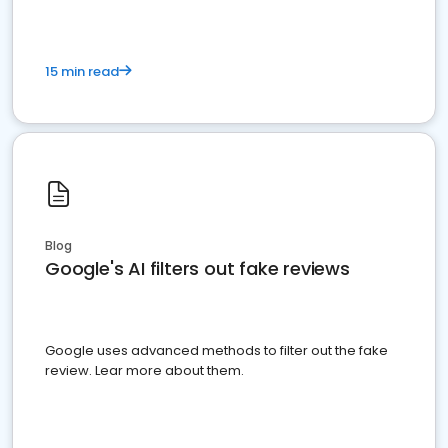
15 min read
Blog
Google's AI filters out fake reviews
Google uses advanced methods to filter out the fake
review. Lear more about them.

○ ○ ○ ○

§ Task objective:
For each line above that holds the string "fake", provide a copy of that line.

§ Answer space:
Google's AI filters out fake reviews
Google uses advanced methods to filter out the fake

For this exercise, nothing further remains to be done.